-- Entries supplied follows --

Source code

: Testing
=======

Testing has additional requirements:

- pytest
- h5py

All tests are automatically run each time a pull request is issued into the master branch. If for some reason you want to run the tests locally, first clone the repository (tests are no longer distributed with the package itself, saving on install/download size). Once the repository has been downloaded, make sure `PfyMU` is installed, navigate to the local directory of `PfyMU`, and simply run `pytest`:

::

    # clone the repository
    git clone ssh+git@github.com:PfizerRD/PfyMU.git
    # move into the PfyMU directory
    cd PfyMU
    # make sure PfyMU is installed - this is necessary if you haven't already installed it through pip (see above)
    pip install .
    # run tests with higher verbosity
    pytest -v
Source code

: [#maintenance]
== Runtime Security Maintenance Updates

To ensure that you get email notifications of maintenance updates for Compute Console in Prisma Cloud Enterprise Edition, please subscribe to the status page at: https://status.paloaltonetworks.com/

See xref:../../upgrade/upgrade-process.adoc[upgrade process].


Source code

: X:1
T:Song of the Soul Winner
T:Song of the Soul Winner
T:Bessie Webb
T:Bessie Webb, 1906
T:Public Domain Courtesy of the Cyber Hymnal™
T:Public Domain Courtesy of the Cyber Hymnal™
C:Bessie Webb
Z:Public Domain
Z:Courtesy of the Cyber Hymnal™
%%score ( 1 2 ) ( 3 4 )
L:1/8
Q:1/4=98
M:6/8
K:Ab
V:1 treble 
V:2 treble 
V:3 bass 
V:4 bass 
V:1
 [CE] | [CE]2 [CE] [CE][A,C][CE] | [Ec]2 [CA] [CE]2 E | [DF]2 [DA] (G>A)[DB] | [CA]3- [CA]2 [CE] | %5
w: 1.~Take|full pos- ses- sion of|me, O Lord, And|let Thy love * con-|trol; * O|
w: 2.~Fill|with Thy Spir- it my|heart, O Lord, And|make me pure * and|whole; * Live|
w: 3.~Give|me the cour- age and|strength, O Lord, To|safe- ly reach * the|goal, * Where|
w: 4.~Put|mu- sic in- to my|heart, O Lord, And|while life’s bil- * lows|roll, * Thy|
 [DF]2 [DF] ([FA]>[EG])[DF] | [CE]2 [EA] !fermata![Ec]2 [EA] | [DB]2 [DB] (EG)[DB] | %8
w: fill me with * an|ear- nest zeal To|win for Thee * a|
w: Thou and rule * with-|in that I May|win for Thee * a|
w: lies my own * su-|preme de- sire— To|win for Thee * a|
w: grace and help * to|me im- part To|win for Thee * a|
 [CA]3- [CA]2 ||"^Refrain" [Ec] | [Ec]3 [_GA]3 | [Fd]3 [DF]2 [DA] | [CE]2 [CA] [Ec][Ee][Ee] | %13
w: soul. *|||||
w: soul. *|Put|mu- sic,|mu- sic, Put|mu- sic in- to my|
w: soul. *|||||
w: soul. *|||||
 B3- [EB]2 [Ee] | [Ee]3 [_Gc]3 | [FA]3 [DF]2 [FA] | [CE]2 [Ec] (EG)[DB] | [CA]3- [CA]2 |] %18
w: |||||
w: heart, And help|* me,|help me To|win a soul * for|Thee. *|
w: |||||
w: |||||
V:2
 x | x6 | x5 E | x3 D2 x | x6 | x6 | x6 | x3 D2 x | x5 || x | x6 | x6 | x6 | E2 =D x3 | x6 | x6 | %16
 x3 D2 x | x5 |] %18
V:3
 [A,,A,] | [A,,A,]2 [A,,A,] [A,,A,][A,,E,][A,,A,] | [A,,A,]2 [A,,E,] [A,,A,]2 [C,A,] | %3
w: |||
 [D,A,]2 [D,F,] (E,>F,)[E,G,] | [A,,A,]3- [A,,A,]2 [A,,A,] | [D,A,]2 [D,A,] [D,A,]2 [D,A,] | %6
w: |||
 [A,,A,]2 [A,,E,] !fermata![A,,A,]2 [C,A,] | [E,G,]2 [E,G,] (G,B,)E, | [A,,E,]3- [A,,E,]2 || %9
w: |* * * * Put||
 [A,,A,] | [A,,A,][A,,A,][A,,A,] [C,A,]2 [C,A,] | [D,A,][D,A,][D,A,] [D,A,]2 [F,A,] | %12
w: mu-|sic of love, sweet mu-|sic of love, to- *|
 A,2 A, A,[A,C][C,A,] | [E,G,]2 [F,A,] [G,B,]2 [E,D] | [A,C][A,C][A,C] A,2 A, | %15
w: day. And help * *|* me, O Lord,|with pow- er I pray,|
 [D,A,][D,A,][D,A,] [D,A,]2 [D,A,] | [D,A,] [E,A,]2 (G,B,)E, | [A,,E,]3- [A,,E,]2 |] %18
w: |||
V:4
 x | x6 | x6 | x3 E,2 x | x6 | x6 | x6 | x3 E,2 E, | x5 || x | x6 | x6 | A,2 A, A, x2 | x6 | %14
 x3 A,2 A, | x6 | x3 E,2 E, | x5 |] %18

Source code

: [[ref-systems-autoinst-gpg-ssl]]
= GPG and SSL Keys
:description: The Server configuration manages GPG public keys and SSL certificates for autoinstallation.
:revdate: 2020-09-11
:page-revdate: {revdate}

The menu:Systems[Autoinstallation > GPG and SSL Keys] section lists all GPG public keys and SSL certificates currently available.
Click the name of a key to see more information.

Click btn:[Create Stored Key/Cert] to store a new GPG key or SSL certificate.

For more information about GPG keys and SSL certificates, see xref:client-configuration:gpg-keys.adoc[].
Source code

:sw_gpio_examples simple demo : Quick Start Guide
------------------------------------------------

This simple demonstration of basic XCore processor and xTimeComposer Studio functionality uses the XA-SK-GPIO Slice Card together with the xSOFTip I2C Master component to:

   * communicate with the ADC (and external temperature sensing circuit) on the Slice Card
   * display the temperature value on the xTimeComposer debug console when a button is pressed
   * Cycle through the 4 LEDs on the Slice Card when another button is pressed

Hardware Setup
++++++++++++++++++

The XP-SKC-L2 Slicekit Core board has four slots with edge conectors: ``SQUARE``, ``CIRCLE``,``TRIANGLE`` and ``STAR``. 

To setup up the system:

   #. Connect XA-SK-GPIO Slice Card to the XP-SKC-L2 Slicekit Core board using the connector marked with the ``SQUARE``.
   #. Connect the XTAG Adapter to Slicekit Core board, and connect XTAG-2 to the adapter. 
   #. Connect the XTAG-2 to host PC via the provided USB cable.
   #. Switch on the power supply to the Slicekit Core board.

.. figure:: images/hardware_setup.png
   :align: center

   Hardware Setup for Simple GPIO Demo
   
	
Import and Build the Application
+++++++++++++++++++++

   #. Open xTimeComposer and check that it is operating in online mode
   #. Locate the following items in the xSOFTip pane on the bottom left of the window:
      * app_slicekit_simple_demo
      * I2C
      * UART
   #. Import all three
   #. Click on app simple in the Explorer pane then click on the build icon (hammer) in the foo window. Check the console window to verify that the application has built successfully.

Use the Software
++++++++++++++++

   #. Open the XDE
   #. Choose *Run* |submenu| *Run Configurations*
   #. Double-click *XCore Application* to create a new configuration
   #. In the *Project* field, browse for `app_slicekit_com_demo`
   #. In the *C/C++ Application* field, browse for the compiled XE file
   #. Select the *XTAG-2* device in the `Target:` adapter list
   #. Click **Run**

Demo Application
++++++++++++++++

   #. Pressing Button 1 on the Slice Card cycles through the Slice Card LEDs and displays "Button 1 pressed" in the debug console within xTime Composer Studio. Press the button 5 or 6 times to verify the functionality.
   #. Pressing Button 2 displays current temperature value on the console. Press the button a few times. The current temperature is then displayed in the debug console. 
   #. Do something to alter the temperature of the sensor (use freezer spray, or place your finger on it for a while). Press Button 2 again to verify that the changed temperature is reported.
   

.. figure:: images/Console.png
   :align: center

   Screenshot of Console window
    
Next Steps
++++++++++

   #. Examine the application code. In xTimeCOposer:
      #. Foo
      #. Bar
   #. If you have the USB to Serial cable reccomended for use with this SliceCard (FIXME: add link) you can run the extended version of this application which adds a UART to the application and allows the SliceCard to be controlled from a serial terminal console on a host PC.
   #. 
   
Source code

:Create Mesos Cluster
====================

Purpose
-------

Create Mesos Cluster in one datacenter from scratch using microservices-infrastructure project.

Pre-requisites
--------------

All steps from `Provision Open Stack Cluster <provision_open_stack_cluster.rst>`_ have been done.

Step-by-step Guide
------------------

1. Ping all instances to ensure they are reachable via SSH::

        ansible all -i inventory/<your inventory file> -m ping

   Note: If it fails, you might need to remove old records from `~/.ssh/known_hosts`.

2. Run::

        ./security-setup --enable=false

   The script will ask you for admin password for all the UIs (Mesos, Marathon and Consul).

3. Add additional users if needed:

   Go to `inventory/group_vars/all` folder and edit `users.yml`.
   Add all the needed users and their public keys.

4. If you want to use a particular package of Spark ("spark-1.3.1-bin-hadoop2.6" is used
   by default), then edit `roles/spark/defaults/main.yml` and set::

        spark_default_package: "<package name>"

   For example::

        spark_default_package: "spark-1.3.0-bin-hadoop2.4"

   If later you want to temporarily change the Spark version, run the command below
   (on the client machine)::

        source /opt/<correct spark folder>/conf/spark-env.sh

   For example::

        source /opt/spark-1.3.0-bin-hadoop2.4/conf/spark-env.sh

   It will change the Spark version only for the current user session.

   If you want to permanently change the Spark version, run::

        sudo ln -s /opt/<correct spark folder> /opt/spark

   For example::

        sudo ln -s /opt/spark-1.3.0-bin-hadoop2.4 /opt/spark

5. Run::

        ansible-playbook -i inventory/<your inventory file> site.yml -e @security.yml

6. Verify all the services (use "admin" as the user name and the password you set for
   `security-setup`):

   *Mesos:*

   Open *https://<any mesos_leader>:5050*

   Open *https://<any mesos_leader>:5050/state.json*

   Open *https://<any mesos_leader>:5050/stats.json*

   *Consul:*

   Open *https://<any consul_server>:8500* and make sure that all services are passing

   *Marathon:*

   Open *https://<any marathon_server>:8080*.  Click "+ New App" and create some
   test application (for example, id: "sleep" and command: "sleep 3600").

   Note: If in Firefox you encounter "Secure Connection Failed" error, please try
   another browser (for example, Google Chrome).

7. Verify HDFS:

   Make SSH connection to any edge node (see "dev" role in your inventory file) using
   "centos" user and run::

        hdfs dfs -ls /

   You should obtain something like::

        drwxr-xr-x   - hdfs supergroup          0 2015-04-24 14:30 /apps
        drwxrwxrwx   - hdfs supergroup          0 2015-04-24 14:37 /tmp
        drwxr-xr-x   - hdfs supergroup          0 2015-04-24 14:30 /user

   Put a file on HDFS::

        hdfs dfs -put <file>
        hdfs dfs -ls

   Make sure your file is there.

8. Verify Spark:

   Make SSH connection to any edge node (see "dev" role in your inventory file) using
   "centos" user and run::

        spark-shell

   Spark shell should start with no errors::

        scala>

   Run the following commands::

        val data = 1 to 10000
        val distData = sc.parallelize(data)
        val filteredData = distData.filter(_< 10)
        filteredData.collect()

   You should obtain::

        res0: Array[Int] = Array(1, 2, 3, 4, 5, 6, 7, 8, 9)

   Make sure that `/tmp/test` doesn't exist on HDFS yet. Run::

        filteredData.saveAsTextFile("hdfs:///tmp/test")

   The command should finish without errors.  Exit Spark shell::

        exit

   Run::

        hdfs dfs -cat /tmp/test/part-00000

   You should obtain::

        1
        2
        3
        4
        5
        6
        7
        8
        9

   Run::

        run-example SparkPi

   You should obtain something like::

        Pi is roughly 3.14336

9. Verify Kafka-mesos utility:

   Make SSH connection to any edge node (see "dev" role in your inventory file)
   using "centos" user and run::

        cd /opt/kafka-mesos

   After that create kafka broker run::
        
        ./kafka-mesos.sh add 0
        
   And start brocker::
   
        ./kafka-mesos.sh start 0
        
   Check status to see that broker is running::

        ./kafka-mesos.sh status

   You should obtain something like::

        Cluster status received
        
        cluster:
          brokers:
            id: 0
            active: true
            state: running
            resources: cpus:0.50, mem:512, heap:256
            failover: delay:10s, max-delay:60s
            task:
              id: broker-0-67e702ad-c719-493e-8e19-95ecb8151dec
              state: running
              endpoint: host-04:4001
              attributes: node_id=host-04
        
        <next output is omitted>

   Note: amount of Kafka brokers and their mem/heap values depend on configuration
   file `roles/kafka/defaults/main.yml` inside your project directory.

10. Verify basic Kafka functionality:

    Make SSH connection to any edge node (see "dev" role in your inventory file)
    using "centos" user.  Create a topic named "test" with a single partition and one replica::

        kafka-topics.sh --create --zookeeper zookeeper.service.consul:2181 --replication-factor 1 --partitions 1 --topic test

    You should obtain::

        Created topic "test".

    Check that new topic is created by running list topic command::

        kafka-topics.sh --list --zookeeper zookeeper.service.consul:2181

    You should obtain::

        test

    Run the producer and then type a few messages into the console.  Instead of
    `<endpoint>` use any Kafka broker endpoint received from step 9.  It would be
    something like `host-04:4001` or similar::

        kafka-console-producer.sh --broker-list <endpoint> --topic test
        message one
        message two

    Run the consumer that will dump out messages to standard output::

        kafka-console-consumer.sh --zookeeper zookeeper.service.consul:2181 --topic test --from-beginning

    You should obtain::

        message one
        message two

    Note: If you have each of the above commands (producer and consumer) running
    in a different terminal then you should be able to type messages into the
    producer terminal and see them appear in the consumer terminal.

-- Entries supplied concluded --

From the entries above, give again exactly the lines running from the line with "w: 3.~Give|me the" to the line with "[DF]2 [DF] ([FA]>[EG])[DF]"; include both of those lines.

Answer to this task:
w: 3.~Give|me the cour- age and|strength, O Lord, To|safe- ly reach * the|goal, * Where|
w: 4.~Put|mu- sic in- to my|heart, O Lord, And|while life’s bil- * lows|roll, * Thy|
 [DF]2 [DF] ([FA]>[EG])[DF] | [CE]2 [EA] !fermata![Ec]2 [EA] | [DB]2 [DB] (EG)[DB] | %8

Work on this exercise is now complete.